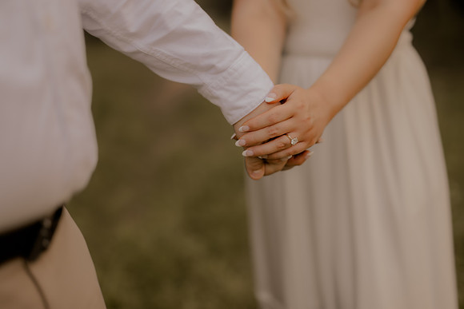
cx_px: 232
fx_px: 645
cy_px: 154
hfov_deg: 39.6
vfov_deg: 27.0
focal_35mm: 50
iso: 200
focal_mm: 50
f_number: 2.2
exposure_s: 1/320
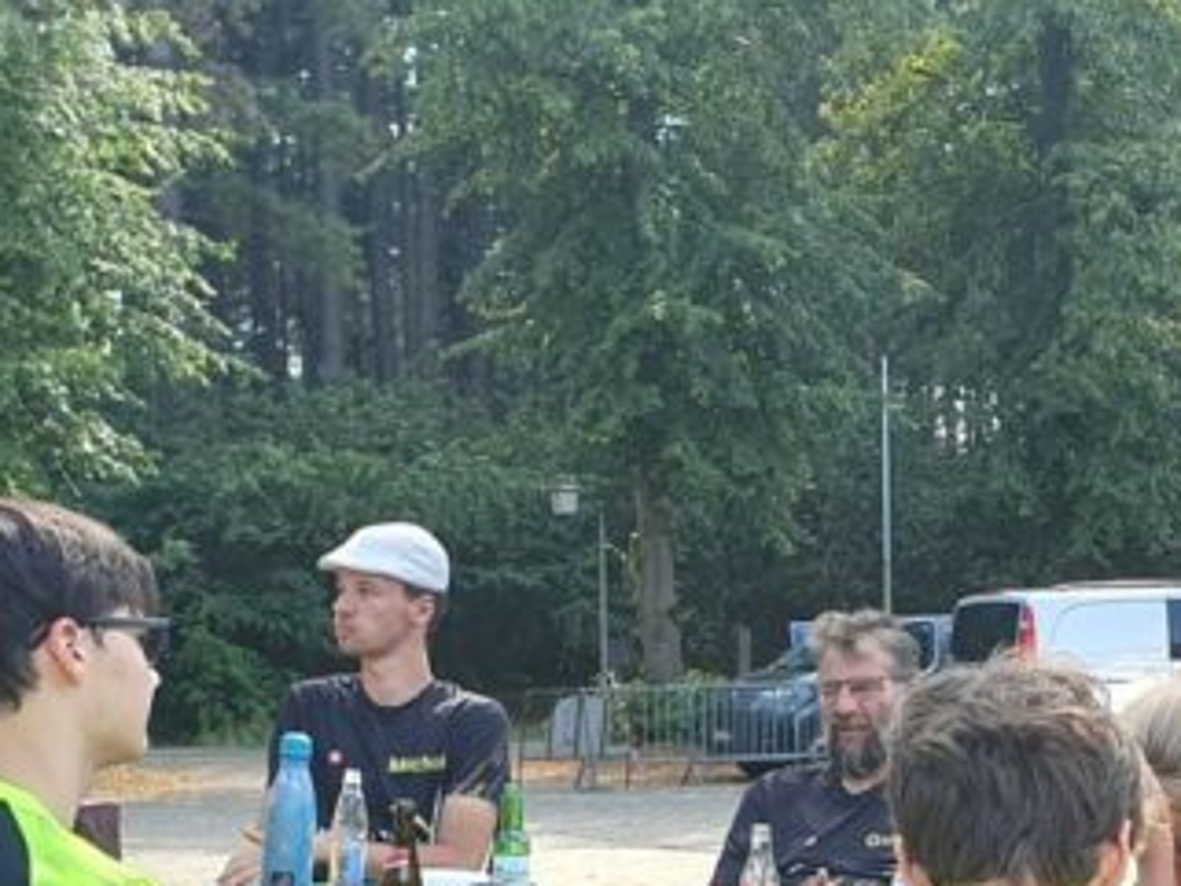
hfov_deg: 23.3
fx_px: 2833
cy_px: 879
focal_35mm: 83
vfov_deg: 17.4
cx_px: 879
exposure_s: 1/195
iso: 50
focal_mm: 4.32
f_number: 2.4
*****
Copy out the whole listing word for word, except for any picture it includes.

cx_px: 232
fx_px: 645
cy_px: 154
hfov_deg: 39.6
vfov_deg: 27.0
focal_35mm: 50
iso: 200
focal_mm: 50
f_number: 2.2
exposure_s: 1/320
hfov_deg: 23.3
fx_px: 2833
cy_px: 879
focal_35mm: 83
vfov_deg: 17.4
cx_px: 879
exposure_s: 1/195
iso: 50
focal_mm: 4.32
f_number: 2.4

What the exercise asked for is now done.